> [WHAT YOU ARE ASKED TO DO]: All entries must be given again in full, exactly as they were supplied.

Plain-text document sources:
********************

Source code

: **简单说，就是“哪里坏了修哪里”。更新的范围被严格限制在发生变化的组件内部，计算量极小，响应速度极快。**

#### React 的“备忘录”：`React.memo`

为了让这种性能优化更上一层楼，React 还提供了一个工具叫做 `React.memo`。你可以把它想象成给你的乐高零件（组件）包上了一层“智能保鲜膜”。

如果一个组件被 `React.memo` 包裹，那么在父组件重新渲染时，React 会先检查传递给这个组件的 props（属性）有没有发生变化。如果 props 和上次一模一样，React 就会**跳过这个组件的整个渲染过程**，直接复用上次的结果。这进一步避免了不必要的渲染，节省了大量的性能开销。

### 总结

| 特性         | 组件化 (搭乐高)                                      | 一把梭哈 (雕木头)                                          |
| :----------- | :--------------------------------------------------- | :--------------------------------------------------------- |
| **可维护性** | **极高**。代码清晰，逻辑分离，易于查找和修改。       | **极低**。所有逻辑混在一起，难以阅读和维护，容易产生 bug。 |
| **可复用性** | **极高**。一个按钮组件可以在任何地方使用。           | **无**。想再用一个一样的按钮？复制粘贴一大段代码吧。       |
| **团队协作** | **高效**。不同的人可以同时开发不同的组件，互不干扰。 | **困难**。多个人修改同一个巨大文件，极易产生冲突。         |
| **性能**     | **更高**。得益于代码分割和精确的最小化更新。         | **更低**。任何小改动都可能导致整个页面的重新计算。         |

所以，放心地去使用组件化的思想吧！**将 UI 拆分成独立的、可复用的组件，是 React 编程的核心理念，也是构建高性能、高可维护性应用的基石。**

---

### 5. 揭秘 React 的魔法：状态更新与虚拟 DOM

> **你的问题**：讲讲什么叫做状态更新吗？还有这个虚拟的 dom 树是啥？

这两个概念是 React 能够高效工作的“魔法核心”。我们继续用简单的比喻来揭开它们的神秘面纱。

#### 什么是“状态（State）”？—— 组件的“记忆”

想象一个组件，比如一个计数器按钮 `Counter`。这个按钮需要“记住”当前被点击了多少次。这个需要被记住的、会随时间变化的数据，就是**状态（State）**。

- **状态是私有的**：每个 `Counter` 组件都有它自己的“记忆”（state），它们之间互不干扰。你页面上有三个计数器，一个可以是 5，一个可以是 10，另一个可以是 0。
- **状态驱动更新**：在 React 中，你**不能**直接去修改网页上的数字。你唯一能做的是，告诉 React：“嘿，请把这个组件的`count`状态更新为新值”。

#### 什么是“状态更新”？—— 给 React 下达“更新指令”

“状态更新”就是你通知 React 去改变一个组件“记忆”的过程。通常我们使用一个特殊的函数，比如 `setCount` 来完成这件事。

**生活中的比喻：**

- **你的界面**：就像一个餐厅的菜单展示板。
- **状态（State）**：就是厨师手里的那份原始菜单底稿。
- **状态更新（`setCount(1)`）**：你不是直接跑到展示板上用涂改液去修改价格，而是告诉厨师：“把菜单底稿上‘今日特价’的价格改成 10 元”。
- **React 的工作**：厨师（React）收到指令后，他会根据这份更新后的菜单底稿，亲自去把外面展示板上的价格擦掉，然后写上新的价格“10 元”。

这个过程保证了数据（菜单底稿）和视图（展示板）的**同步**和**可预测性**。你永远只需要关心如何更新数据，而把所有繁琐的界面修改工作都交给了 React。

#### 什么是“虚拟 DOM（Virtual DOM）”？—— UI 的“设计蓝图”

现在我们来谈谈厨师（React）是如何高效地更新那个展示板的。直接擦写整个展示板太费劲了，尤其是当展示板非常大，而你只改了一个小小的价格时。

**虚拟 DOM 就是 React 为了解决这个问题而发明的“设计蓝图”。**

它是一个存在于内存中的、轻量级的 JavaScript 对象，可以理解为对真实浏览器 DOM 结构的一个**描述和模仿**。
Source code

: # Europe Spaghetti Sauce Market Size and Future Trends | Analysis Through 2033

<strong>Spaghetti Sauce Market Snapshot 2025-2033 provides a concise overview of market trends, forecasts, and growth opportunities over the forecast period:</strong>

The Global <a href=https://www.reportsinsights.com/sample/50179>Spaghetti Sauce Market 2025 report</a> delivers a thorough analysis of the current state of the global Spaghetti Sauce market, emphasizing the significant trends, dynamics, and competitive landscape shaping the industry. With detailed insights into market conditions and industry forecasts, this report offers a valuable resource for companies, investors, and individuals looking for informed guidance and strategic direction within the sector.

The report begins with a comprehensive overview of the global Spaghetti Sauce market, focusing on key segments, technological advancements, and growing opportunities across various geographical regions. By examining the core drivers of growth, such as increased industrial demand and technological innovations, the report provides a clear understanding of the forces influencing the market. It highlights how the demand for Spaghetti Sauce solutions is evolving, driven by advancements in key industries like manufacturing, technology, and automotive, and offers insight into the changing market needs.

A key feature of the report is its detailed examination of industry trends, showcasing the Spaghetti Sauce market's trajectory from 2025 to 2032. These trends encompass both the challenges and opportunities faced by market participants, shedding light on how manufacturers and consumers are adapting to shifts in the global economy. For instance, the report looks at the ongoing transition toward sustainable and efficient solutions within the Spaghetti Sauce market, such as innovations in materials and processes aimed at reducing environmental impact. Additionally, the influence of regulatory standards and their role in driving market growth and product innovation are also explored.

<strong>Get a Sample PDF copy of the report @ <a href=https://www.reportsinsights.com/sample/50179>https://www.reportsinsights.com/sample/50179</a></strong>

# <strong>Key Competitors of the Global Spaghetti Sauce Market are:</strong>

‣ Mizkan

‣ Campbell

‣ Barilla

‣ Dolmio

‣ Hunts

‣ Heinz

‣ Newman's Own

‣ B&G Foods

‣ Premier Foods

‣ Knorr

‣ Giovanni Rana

********************

> [EXERCISE RESULT]:
Source code

: **简单说，就是“哪里坏了修哪里”。更新的范围被严格限制在发生变化的组件内部，计算量极小，响应速度极快。**

#### React 的“备忘录”：`React.memo`

为了让这种性能优化更上一层楼，React 还提供了一个工具叫做 `React.memo`。你可以把它想象成给你的乐高零件（组件）包上了一层“智能保鲜膜”。

如果一个组件被 `React.memo` 包裹，那么在父组件重新渲染时，React 会先检查传递给这个组件的 props（属性）有没有发生变化。如果 props 和上次一模一样，React 就会**跳过这个组件的整个渲染过程**，直接复用上次的结果。这进一步避免了不必要的渲染，节省了大量的性能开销。

### 总结

| 特性         | 组件化 (搭乐高)                                      | 一把梭哈 (雕木头)                                          |
| :----------- | :--------------------------------------------------- | :--------------------------------------------------------- |
| **可维护性** | **极高**。代码清晰，逻辑分离，易于查找和修改。       | **极低**。所有逻辑混在一起，难以阅读和维护，容易产生 bug。 |
| **可复用性** | **极高**。一个按钮组件可以在任何地方使用。           | **无**。想再用一个一样的按钮？复制粘贴一大段代码吧。       |
| **团队协作** | **高效**。不同的人可以同时开发不同的组件，互不干扰。 | **困难**。多个人修改同一个巨大文件，极易产生冲突。         |
| **性能**     | **更高**。得益于代码分割和精确的最小化更新。         | **更低**。任何小改动都可能导致整个页面的重新计算。         |

所以，放心地去使用组件化的思想吧！**将 UI 拆分成独立的、可复用的组件，是 React 编程的核心理念，也是构建高性能、高可维护性应用的基石。**

---

### 5. 揭秘 React 的魔法：状态更新与虚拟 DOM

> **你的问题**：讲讲什么叫做状态更新吗？还有这个虚拟的 dom 树是啥？

这两个概念是 React 能够高效工作的“魔法核心”。我们继续用简单的比喻来揭开它们的神秘面纱。

#### 什么是“状态（State）”？—— 组件的“记忆”

想象一个组件，比如一个计数器按钮 `Counter`。这个按钮需要“记住”当前被点击了多少次。这个需要被记住的、会随时间变化的数据，就是**状态（State）**。

- **状态是私有的**：每个 `Counter` 组件都有它自己的“记忆”（state），它们之间互不干扰。你页面上有三个计数器，一个可以是 5，一个可以是 10，另一个可以是 0。
- **状态驱动更新**：在 React 中，你**不能**直接去修改网页上的数字。你唯一能做的是，告诉 React：“嘿，请把这个组件的`count`状态更新为新值”。

#### 什么是“状态更新”？—— 给 React 下达“更新指令”

“状态更新”就是你通知 React 去改变一个组件“记忆”的过程。通常我们使用一个特殊的函数，比如 `setCount` 来完成这件事。

**生活中的比喻：**

- **你的界面**：就像一个餐厅的菜单展示板。
- **状态（State）**：就是厨师手里的那份原始菜单底稿。
- **状态更新（`setCount(1)`）**：你不是直接跑到展示板上用涂改液去修改价格，而是告诉厨师：“把菜单底稿上‘今日特价’的价格改成 10 元”。
- **React 的工作**：厨师（React）收到指令后，他会根据这份更新后的菜单底稿，亲自去把外面展示板上的价格擦掉，然后写上新的价格“10 元”。

这个过程保证了数据（菜单底稿）和视图（展示板）的**同步**和**可预测性**。你永远只需要关心如何更新数据，而把所有繁琐的界面修改工作都交给了 React。

#### 什么是“虚拟 DOM（Virtual DOM）”？—— UI 的“设计蓝图”

现在我们来谈谈厨师（React）是如何高效地更新那个展示板的。直接擦写整个展示板太费劲了，尤其是当展示板非常大，而你只改了一个小小的价格时。

**虚拟 DOM 就是 React 为了解决这个问题而发明的“设计蓝图”。**

它是一个存在于内存中的、轻量级的 JavaScript 对象，可以理解为对真实浏览器 DOM 结构的一个**描述和模仿**。
Source code

: # Europe Spaghetti Sauce Market Size and Future Trends | Analysis Through 2033

<strong>Spaghetti Sauce Market Snapshot 2025-2033 provides a concise overview of market trends, forecasts, and growth opportunities over the forecast period:</strong>

The Global <a href=https://www.reportsinsights.com/sample/50179>Spaghetti Sauce Market 2025 report</a> delivers a thorough analysis of the current state of the global Spaghetti Sauce market, emphasizing the significant trends, dynamics, and competitive landscape shaping the industry. With detailed insights into market conditions and industry forecasts, this report offers a valuable resource for companies, investors, and individuals looking for informed guidance and strategic direction within the sector.

The report begins with a comprehensive overview of the global Spaghetti Sauce market, focusing on key segments, technological advancements, and growing opportunities across various geographical regions. By examining the core drivers of growth, such as increased industrial demand and technological innovations, the report provides a clear understanding of the forces influencing the market. It highlights how the demand for Spaghetti Sauce solutions is evolving, driven by advancements in key industries like manufacturing, technology, and automotive, and offers insight into the changing market needs.

A key feature of the report is its detailed examination of industry trends, showcasing the Spaghetti Sauce market's trajectory from 2025 to 2032. These trends encompass both the challenges and opportunities faced by market participants, shedding light on how manufacturers and consumers are adapting to shifts in the global economy. For instance, the report looks at the ongoing transition toward sustainable and efficient solutions within the Spaghetti Sauce market, such as innovations in materials and processes aimed at reducing environmental impact. Additionally, the influence of regulatory standards and their role in driving market growth and product innovation are also explored.

<strong>Get a Sample PDF copy of the report @ <a href=https://www.reportsinsights.com/sample/50179>https://www.reportsinsights.com/sample/50179</a></strong>

# <strong>Key Competitors of the Global Spaghetti Sauce Market are:</strong>

‣ Mizkan

‣ Campbell

‣ Barilla

‣ Dolmio

‣ Hunts

‣ Heinz

‣ Newman's Own

‣ B&G Foods

‣ Premier Foods

‣ Knorr

‣ Giovanni Rana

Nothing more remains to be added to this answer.